> Task brief:
Please write out again the stretch of lines below, from the line containing "class: Insecta" through the last line, both included.
[Start Material for the task]
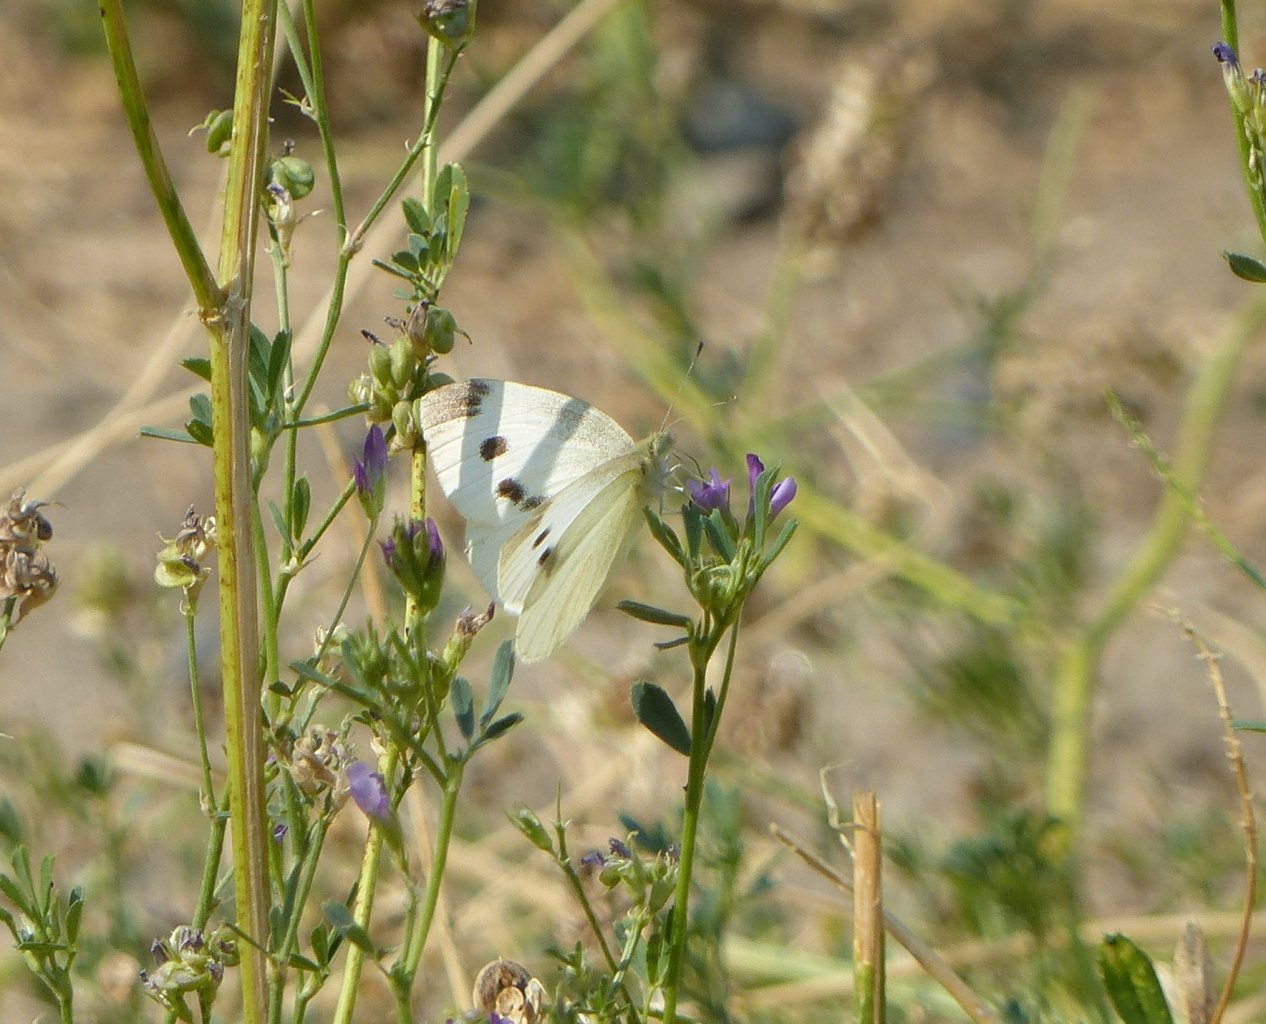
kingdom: Animalia
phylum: Arthropoda
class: Insecta
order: Lepidoptera
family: Pieridae
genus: Pieris
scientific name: Pieris rapae
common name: Cabbage White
[End Material for the task]
> Result of the task:
class: Insecta
order: Lepidoptera
family: Pieridae
genus: Pieris
scientific name: Pieris rapae
common name: Cabbage White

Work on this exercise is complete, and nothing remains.